Resolved an issue on IDP8200 where IDP engine CPU load had been incorrectly reported as 0%.



Resolved an issue where the autorecovery feature had failed to restart an IDP engine in a hung state.


We have changed the timeout for a TCP session marked for flow bypass to 60 seconds (was 5 seconds).


Resolved an issue where the autorecovery process incorrectly considered the IDP engine to be in a hung state and consequently terminated the IDP engine. This had occurred during "All Attacks" policy push.


Resolved an issue found in stress testing where continuously pushing a policies with APE rules would eventually result in policy push errors.


Resolved an issue where running scio cpu-utilization command in single core platforms caused a drop in throughput and increase in latency.

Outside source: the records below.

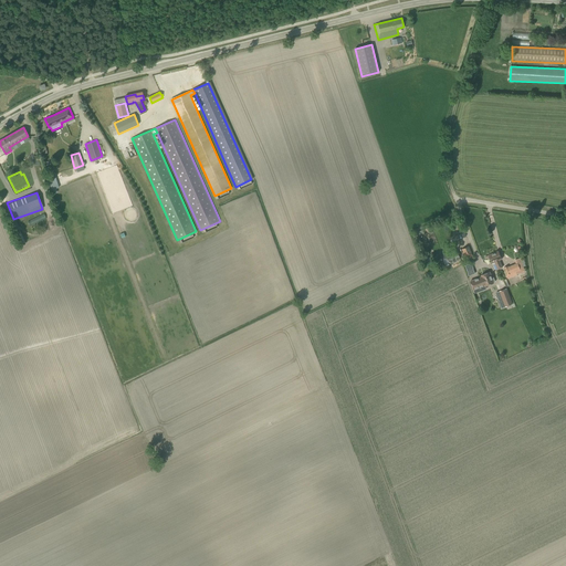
[(33,223),(45,219),(43,215),(32,219),(33,223)]
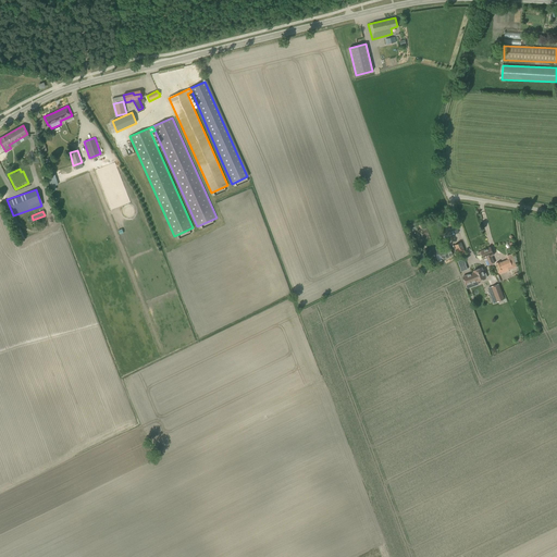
[(465,251),(461,243),(454,245),(458,254),(465,251)]
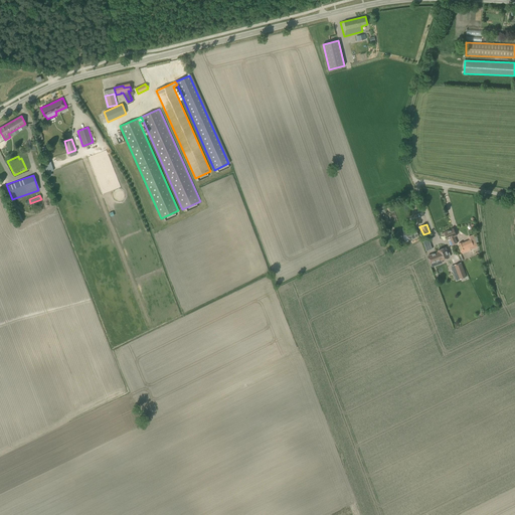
[(406,235),(408,240),(418,236),(414,227),(400,233),(402,236),(406,235)]
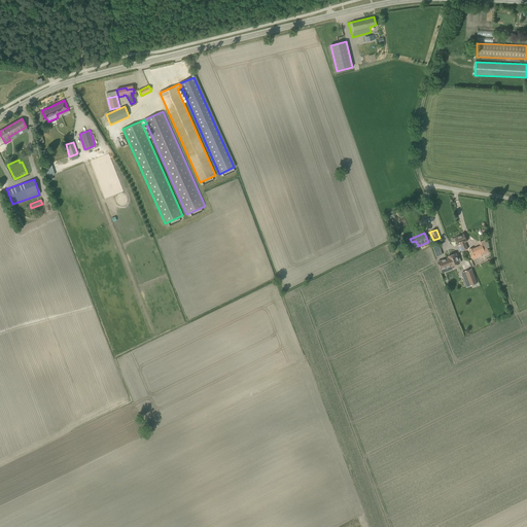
[(467,241),(464,234),(455,238),(459,247),(461,246),(463,251),(467,249),(465,242),(467,241)]
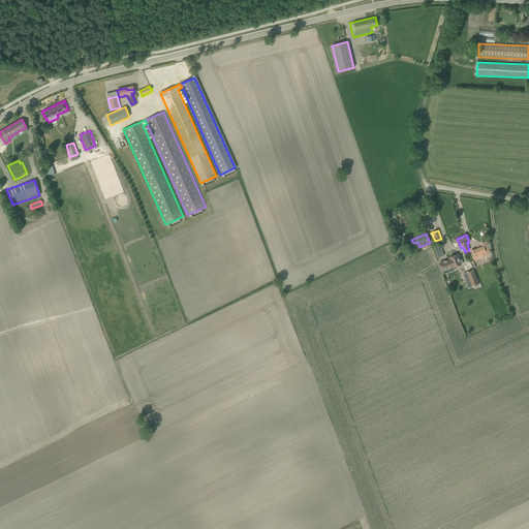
[(471,249),(474,256),(481,254),(483,256),(491,253),(486,241),(480,243),(481,246),(475,249),(475,248),(471,249)]
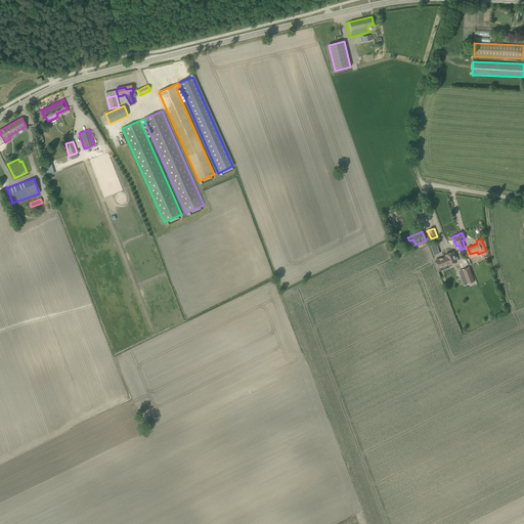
[(446,256),(436,260),(439,268),(440,271),(445,269),(443,266),(449,264),(449,265),(457,262),(456,261),(459,261),(456,256),(455,257),(453,252),(445,255),(446,256)]
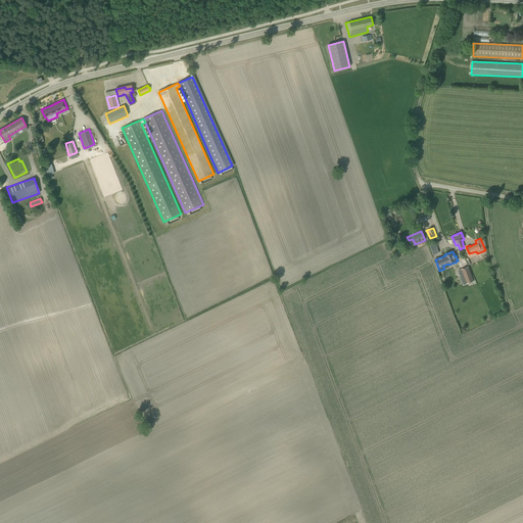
[(473,281),(468,267),(462,269),(465,276),(461,277),(464,284),(473,281)]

Resolved an issue where there had been a decrease in free packets after the auto-recovery process restarted the IDP engine (IDP1100, IDP600, IDP200 only).


Improved code so that a core dump is generated more often when IDP engine crashes. However, under low memory conditions, a core dump might not be generated.


Resolved an issue where memory had not been freed after successive policy pushes.


Resolved an issue that had caused a kernel panic after reboot.


Resolved an issue where the command to disable protocol decoding scio const -d set PROTOCOLNAME 0 had resulted in the device dropping traffic rather than passing it through as intended.


Resolved an issue that had killed the autorecovery process before recovery was completed.


Resolved a memory issue that had caused a detector engine update to fail when the security policy was large (IDP75).


Changed implementation to avoid a memory leak issue that had been reported in 5.0r2.


Resolved an issue where time updates from an NTP server stopped working after installing a patch release.



Improved UDP throughput.

Is this true or do we now have a degradation 574506 to report? I recommend leaving performance claims out of release notes. PLM shares performance results in with SEs to use with prospective customers and with JTAC to use when working with supported customers.


Improved UDP latency.

Is this true?


Improved latency on single core platforms (IDP600, IDP200, IDP75).